Please copy out every line of the listing below word for word, keeping each line break where it falls.

[GIVEN DATA Boundary: Start]

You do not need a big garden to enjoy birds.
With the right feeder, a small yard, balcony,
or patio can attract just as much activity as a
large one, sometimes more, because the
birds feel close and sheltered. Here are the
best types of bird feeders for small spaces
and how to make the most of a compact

[GIVEN DATA Boundary: End]

• [ANSWER SECTION]
You do not need a big garden to enjoy birds.
With the right feeder, a small yard, balcony,
or patio can attract just as much activity as a
large one, sometimes more, because the
birds feel close and sheltered. Here are the
best types of bird feeders for small spaces
and how to make the most of a compact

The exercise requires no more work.